/olivehc

Primary LanguageC

OliveHC - Olive HTTP Cache

OliveHC is a simple, reliable and high-performance cache.

This project is designed and used by Baidu CDN team, but also applied by several other departments in company.

It only works on Linux/x86_64 by now.

Easy to Use

The function is simple. The configuration is simple and can be modified by reloading.

Install:

make            # "output/" will be created

After creating a simple configure file, as the next section, you can start up:

./olivehc       # "olivehc.pid" will be created

Quit:

echo quit | nc 127.1 5210

Reload configure:

echo reload | nc 127.1 5210

Running status:

echo status | nc 127.1 5210

Configuration File

See olivehc.conf.sample.

Only device and server are required. Use device to assign some files for storage, and server to assign some listen ports.

Other commands are optional, and their default values are given in olivehc.conf.sample.

Multi Server

You can assign more than one server, and each can be independent configured, like capacity, timeouts, and so on.

HTTP Interface

More suitable for WebServer cache (compared with memcached protocol).

GET/HEAD, PUT/POST, and DELETE methods are supported.

Range read is supported, but no range store.

The only diffirence between PUT and POST is that, if the item exists, PUT will replace it, while POST just give up.

When storing an item, besides its body, all HTTP request headers (except Connection) are stored too, as the response headers for the following GET/HEAD requests.

Item Management

OliveHC manages the items itself, while not use the disk file system, in order to avoid frequent open/close/unlink syscall, for better performance.

Item meta data stay in memory while the process is working. They will be dumped onto store devices only when OliveHC quits, for persistence. If OliveHC quits abnormally, all data lose.

Each item meta takes about 88 bytes, so 100 million items takes about 9GB memory.

Store Device

OliveHC does not support multi-level storage for heat stratification, but only file storage, and using operating system cache for heat management. For the reason.

Storage based on file, which supports 2 kinds: normal file and block device file(like disk or disk patition). Block device file is suggested, which makes sure that items are physically contiguous on disk. You can use /dev/ramdisk for pure memory cache.

Because of the limit 0x4020010000 (about 270GB) of sendfile, the size of store device must be less that this value. If you want to use a disk which is too large, you can partition it into several small partitions.

Multi Thread

OliveHC has one master thread and several worker threads.

Master thread processes requests and manages items. Worker threads only make disk IO, to take advantage of multiple disks, and avoid the influence of blocked IO operation.

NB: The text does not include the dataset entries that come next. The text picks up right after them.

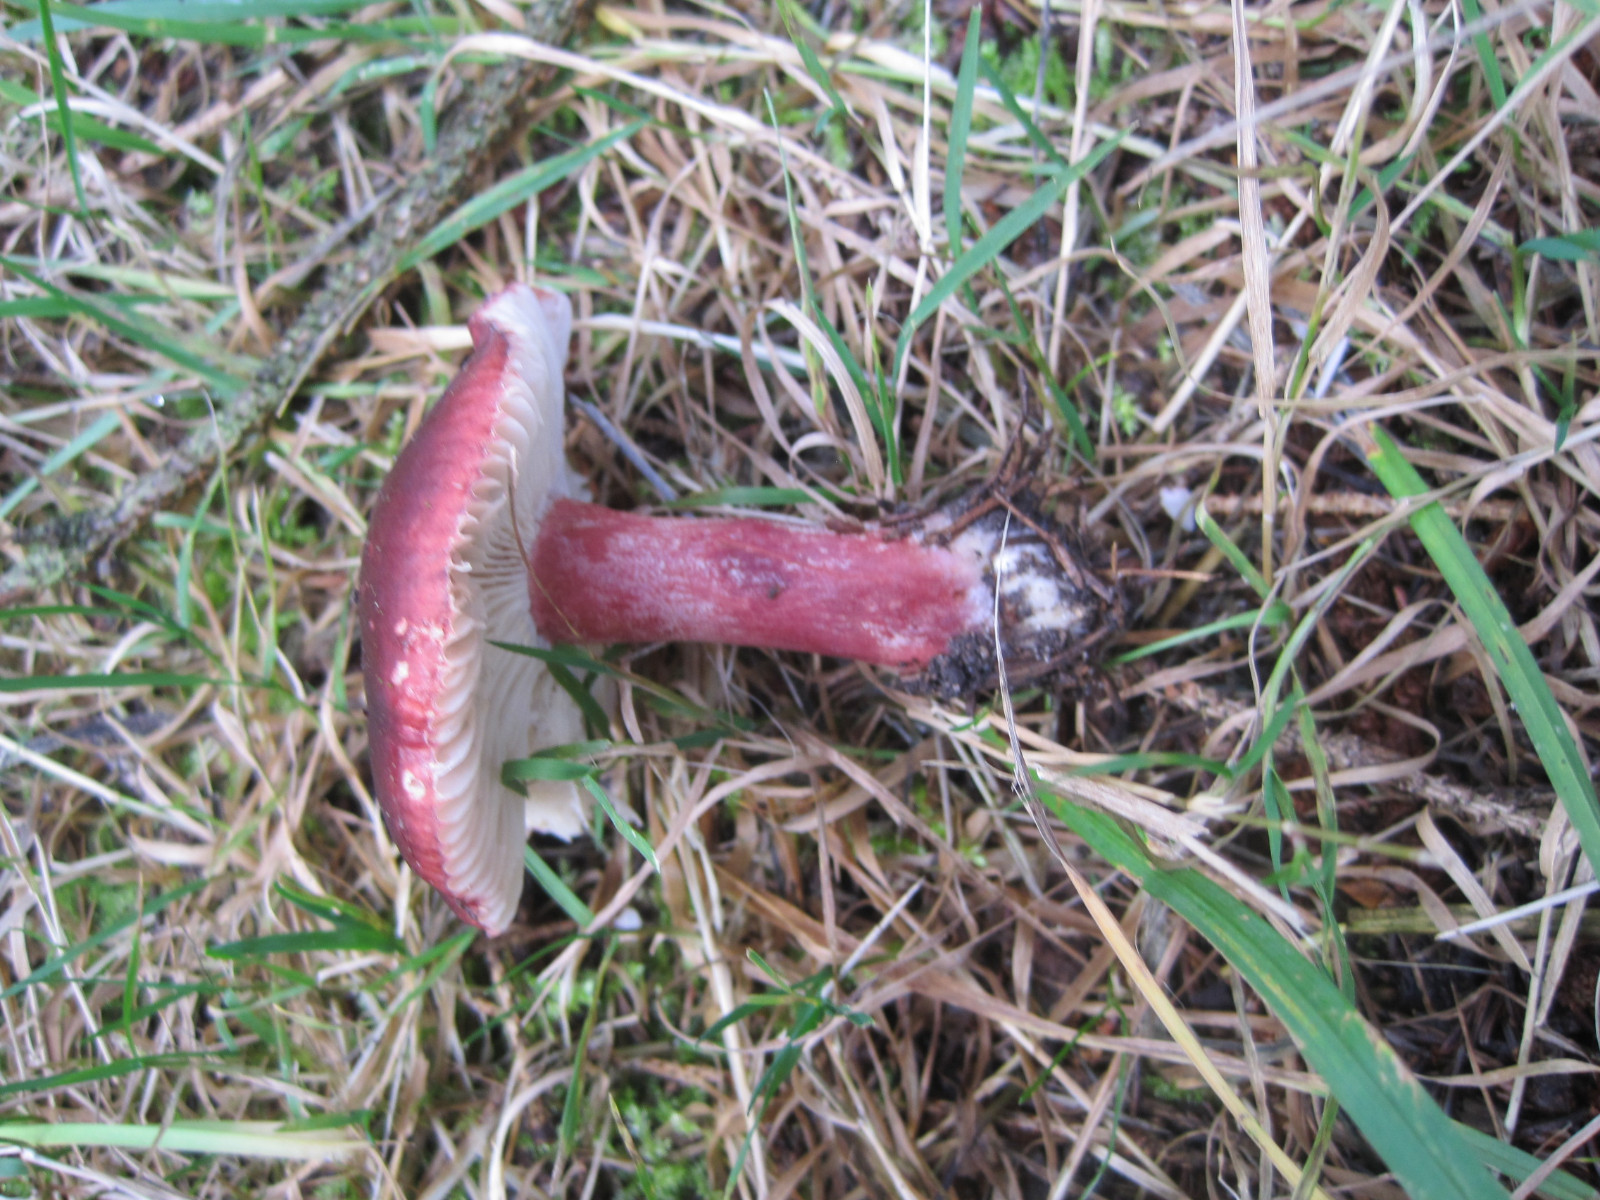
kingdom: Fungi
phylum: Basidiomycota
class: Agaricomycetes
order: Russulales
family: Russulaceae
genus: Russula
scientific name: Russula queletii
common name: Quélets skørhat
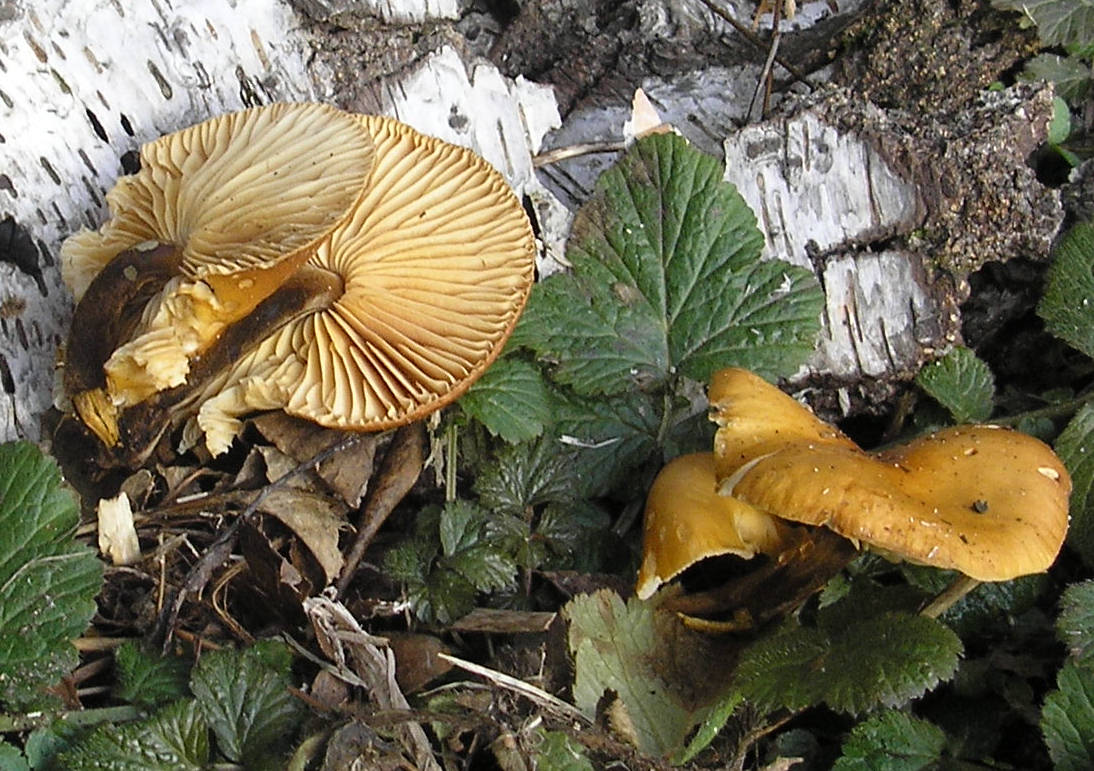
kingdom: Fungi
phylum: Basidiomycota
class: Agaricomycetes
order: Agaricales
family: Physalacriaceae
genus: Flammulina
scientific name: Flammulina velutipes
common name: gul fløjlsfod
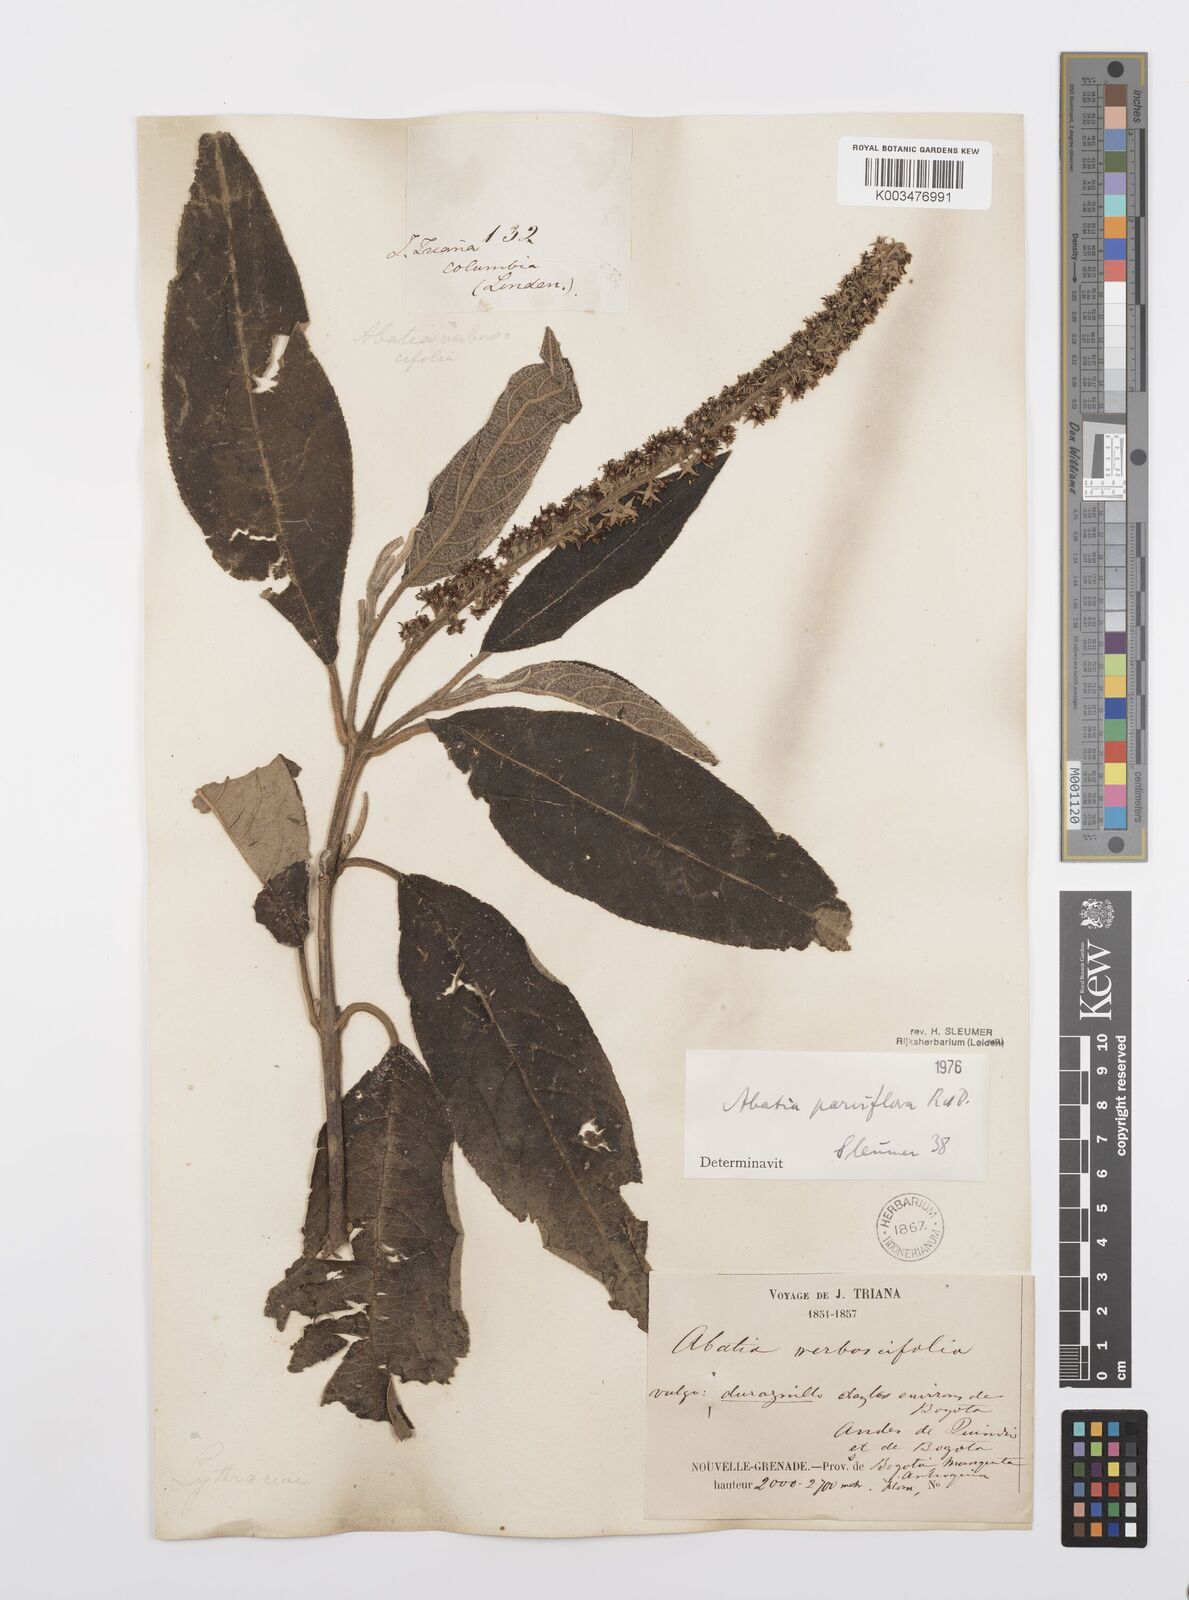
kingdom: Plantae
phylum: Tracheophyta
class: Magnoliopsida
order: Malpighiales
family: Salicaceae
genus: Abatia
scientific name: Abatia parviflora
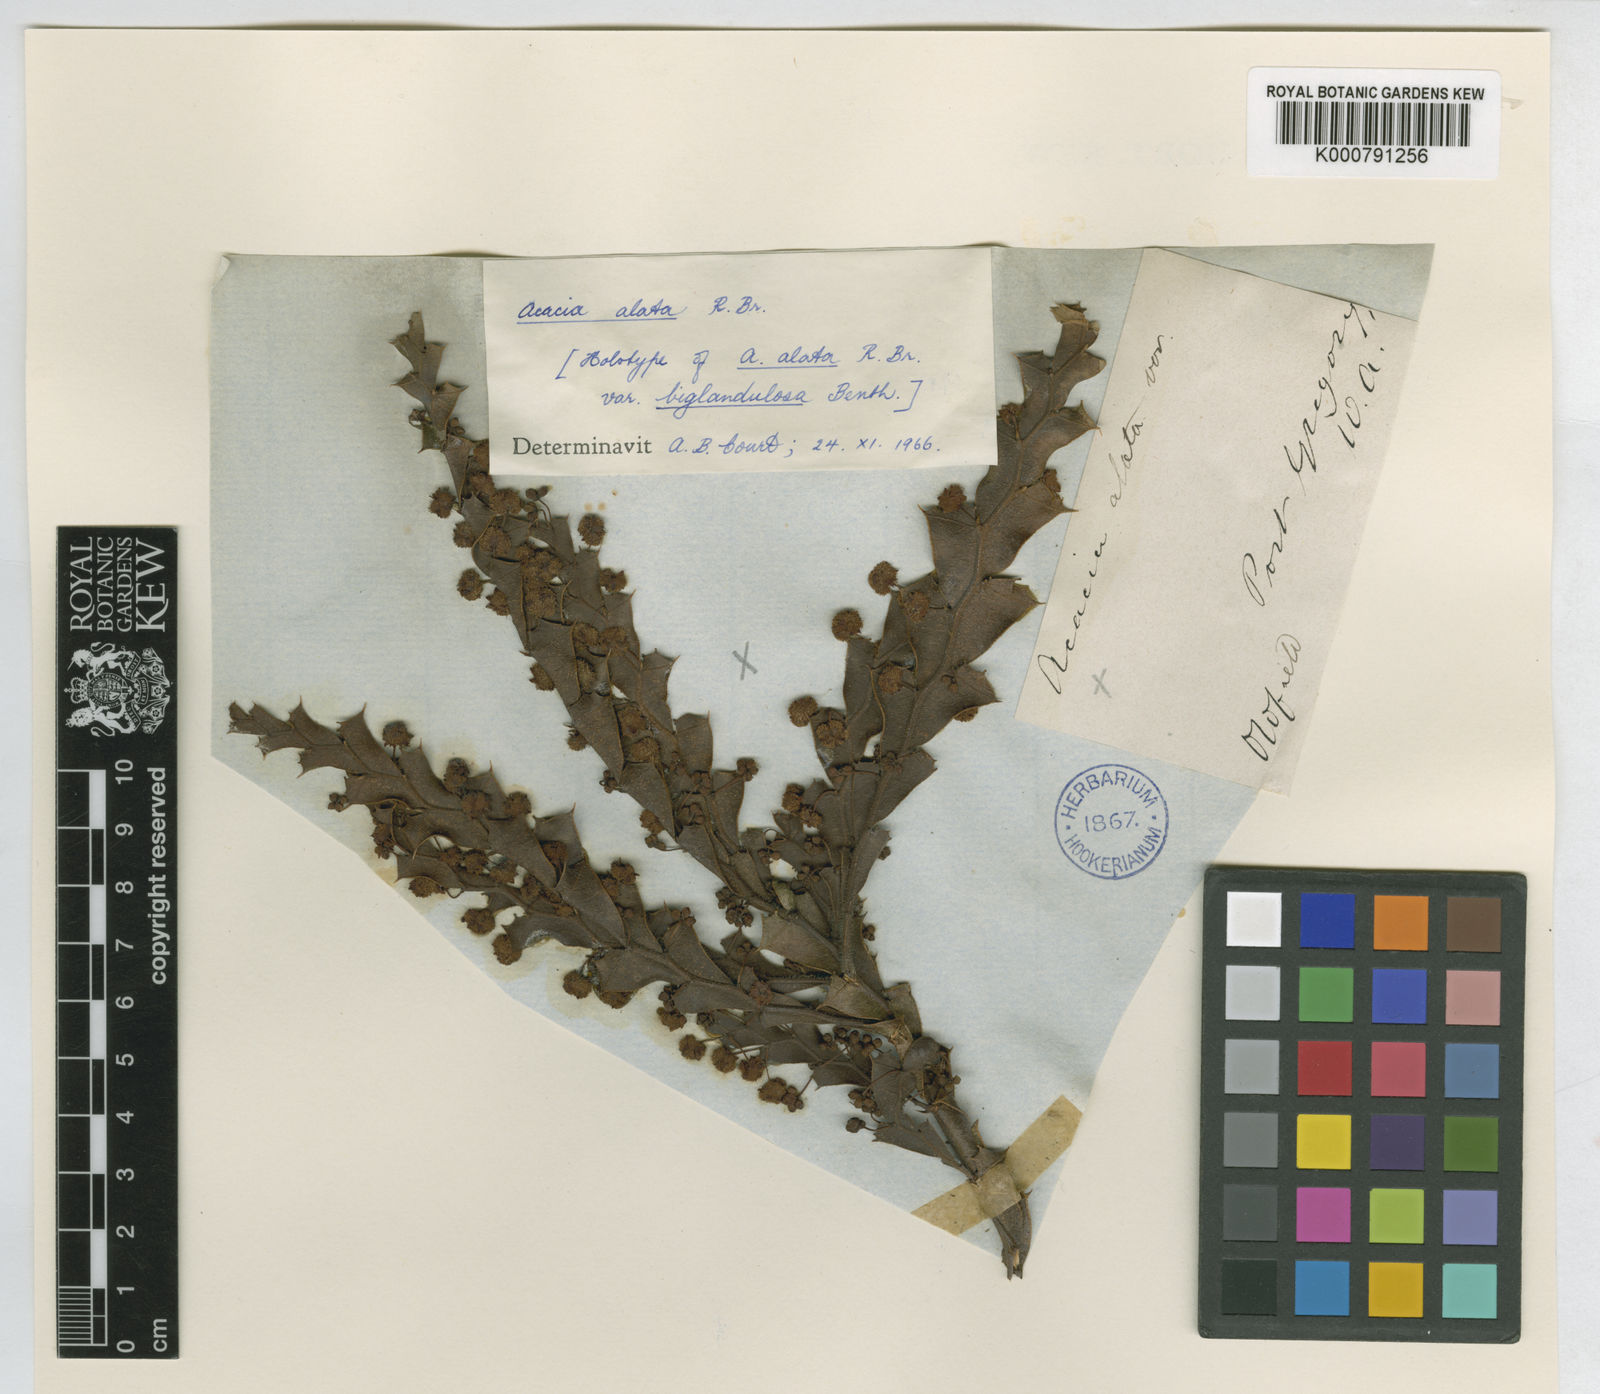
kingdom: Plantae
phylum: Tracheophyta
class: Magnoliopsida
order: Fabales
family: Fabaceae
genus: Acacia
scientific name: Acacia alata
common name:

As a result, though multi thread, besides the simple communication between master and each worker by pipe, there is no other synchronization(like lock) needed.

Expire

The expire time of each item is set as: use the expire_force value of its server's configuration, if set (default is not set); otherwise use the Cache-Control or Expires header value in PUT/POST requset; otherwise use the expire_default value(default is 3days) of its server's configuration.

If the space usage of a server exceed its capacity, its items are expired in accordance with LRU.

In order to avoid the rushing of a large number of long tail cold items (the rushing includes crowding out hot items, and disk writing operation), OliveHC can filter cold items. If turing on this feature, for the first store request of each item, we only record its URL, but not store its data; if a second store request comes again, before the URL expired, we store the item really.

You can set the threashold of space usage percent at which enables the feature, and the limit of cold URLS number.

Space Division

Fixed length division is used when allocating space for items. The method is that, inserting 3 equal difference values bewteen each two equal ratio values. Like:

... [4] 5 6 7 [8] 10 12 14 [16] ...

This method brings about 8% space waste.

Besides, if the size of items covers a large range, it makes space fragment.

Working with Nginx

Because OliveHC does not have the ability to access the origin when request missing, so we need the WebServer to fetch the item from origin.

We use Nginx as WebServer, and add a filter module jstore, to store the missing item to OliveHC, by subrequest.

See nginx-jstore\ for the code and usage.